• **SELECTED EXCERPT**:
= = = = = = =

For example, if each leaf node of decision trees makes a regression class,
# of regress classes becomes tens of thousands.  In the current HTK
implementation, out-product of an observation vector is first stored to
bDiagMat of RegAccs of all regression classes as follows:

   for (b=1;b<=bclass->numClasses;b++) {
      ...
      /* now update the outerproduct observation */
      if (svec != NULL) {
        nblock = (int)(ra->bDiagMat[0]);
        for (bl=1, cnt=1; bl<=nblock;bl++){
          bsize = TriMatSize(ra->bDiagMat[bl]);
          m = ra->bDiagMat[bl];
          for (i=1, cnti=cnt; i<=bsize; i++,cnti++) { /* Fill the outer product
*/
            for (j=1,cntj=cnt; j<=i; j++,cntj++)
              m[i][j] = svec[cnti]*svec[cntj];
          }
          cnt +=bsize;
        }
      }
   }

Then they are stored to bTriMat of RegAccs of regression classes if its
bVector[1]>0 as follows:

      if ((ra->bTriMat != NULL) && (ra->bVector[1]>0)) {
         acc = ra->bVector;
         nblock = (int)(ra->bDiagMat[0]);
         for (bl=1,cnti=1;bl<=nblock;bl++) {
           m = ra->bDiagMat[bl];
           bsize = TriMatSize(m);
           for (i=1;i<=bsize;i++,cnti++) { /* Fill the accumulate stores */
             tm = ra->bTriMat[cnti];
             for (j=1; j<=bsize; j++)

= = = = = = =

• **CHALLENGE**: Reproduce the HTK regression-class excerpt starting at "Then they are" and ending at "(j=1; j<=bsize; j++)", word for word.

= = = = = = =

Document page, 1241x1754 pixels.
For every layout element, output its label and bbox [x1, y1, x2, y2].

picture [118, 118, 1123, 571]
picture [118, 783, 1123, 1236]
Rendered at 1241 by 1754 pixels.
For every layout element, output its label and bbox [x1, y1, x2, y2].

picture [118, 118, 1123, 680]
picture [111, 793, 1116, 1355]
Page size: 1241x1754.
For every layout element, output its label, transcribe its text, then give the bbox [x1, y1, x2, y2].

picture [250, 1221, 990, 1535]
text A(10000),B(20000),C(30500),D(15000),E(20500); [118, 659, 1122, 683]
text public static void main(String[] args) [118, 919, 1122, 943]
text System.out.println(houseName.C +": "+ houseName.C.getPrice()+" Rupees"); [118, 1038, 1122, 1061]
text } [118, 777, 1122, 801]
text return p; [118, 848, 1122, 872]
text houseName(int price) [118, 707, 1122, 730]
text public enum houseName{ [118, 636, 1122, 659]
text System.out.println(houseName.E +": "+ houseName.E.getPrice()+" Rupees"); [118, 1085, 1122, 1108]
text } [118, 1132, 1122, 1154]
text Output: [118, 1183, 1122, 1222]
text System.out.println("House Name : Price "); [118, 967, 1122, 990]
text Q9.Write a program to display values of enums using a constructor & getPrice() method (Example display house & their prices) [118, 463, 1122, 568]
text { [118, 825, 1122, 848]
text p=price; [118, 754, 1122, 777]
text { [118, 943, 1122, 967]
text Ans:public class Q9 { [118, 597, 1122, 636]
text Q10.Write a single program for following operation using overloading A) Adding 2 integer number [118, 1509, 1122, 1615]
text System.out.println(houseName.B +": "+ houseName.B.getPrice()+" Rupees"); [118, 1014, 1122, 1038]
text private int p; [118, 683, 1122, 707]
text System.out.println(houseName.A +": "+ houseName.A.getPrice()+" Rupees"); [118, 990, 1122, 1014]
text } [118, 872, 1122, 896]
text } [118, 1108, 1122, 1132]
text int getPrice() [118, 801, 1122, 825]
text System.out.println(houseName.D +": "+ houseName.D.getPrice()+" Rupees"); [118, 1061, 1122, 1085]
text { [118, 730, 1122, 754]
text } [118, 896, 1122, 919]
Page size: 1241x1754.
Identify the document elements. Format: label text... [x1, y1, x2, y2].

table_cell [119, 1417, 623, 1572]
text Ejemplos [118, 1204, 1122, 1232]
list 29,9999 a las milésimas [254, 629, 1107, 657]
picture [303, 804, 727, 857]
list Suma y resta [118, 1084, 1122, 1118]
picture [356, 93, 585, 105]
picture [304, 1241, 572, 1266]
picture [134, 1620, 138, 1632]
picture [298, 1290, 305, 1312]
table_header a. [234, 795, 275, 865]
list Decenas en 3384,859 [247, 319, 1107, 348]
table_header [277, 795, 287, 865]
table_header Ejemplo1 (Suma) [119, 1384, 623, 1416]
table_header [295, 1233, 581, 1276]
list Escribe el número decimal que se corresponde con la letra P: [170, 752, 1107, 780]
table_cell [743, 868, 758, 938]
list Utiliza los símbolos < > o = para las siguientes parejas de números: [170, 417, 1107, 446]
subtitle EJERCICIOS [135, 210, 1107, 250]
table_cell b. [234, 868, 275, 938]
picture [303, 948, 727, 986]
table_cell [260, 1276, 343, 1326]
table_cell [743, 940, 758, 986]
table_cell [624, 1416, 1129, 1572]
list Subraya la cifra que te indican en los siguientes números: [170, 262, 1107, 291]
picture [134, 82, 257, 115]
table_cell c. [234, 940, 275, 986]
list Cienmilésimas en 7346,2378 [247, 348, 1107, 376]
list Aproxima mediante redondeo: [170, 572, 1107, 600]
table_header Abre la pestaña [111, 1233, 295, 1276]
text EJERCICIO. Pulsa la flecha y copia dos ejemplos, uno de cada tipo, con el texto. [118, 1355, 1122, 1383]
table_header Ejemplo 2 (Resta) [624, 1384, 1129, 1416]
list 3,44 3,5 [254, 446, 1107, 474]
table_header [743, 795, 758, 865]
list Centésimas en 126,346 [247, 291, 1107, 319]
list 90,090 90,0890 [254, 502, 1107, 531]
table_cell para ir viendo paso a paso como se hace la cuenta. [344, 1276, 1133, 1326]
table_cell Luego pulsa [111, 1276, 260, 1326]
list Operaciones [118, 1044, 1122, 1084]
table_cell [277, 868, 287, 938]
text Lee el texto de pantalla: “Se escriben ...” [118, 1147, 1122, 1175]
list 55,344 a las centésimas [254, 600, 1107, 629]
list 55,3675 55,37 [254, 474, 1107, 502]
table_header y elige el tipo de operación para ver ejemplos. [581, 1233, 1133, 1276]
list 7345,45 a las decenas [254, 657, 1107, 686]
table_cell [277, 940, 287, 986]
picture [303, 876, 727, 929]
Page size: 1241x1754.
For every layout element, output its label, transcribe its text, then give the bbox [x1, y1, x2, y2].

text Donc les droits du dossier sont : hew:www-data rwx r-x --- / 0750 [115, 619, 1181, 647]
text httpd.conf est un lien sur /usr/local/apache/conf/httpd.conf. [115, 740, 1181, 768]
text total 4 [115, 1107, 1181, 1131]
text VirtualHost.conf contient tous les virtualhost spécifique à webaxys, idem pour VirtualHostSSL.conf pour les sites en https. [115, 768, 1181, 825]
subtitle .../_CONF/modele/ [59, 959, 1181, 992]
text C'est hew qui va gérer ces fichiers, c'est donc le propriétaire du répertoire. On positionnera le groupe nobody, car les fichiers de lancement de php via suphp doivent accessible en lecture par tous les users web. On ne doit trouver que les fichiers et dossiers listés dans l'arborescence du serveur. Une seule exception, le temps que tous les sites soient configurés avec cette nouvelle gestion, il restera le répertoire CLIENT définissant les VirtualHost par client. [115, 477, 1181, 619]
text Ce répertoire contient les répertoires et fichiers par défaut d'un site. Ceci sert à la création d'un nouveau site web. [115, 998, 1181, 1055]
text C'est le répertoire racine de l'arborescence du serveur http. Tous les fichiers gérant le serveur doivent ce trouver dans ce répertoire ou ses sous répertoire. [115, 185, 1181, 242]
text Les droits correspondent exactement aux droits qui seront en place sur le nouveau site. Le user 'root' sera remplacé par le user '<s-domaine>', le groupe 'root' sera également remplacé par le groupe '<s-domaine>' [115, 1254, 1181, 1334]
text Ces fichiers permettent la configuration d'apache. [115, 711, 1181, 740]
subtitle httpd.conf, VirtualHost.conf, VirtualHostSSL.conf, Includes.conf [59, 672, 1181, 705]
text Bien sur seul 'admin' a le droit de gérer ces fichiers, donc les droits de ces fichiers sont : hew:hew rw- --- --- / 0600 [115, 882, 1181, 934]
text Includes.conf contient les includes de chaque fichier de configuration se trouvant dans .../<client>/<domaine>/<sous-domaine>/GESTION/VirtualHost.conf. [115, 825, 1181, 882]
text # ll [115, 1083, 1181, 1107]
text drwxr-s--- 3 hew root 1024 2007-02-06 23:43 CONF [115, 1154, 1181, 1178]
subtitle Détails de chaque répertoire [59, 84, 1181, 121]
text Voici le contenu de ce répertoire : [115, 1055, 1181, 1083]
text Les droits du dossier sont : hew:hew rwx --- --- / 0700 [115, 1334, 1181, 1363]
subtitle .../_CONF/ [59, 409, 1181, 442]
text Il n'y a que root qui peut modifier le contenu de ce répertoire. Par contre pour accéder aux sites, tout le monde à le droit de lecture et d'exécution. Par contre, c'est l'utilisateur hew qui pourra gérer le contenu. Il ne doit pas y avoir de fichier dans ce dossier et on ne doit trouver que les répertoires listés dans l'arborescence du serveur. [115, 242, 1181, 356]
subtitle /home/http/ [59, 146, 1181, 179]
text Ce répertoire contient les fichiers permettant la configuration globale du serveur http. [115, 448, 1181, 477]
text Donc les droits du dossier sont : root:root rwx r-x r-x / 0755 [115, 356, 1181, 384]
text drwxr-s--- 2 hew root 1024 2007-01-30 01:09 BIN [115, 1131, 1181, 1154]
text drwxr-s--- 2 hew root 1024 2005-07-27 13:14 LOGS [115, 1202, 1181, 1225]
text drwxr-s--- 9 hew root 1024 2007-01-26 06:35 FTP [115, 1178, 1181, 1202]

= = = = = = =

• **RESPONSE**:
Then they are stored to bTriMat of RegAccs of regression classes if its
bVector[1]>0 as follows:

      if ((ra->bTriMat != NULL) && (ra->bVector[1]>0)) {
         acc = ra->bVector;
         nblock = (int)(ra->bDiagMat[0]);
         for (bl=1,cnti=1;bl<=nblock;bl++) {
           m = ra->bDiagMat[bl];
           bsize = TriMatSize(m);
           for (i=1;i<=bsize;i++,cnti++) { /* Fill the accumulate stores */
             tm = ra->bTriMat[cnti];
             for (j=1; j<=bsize; j++)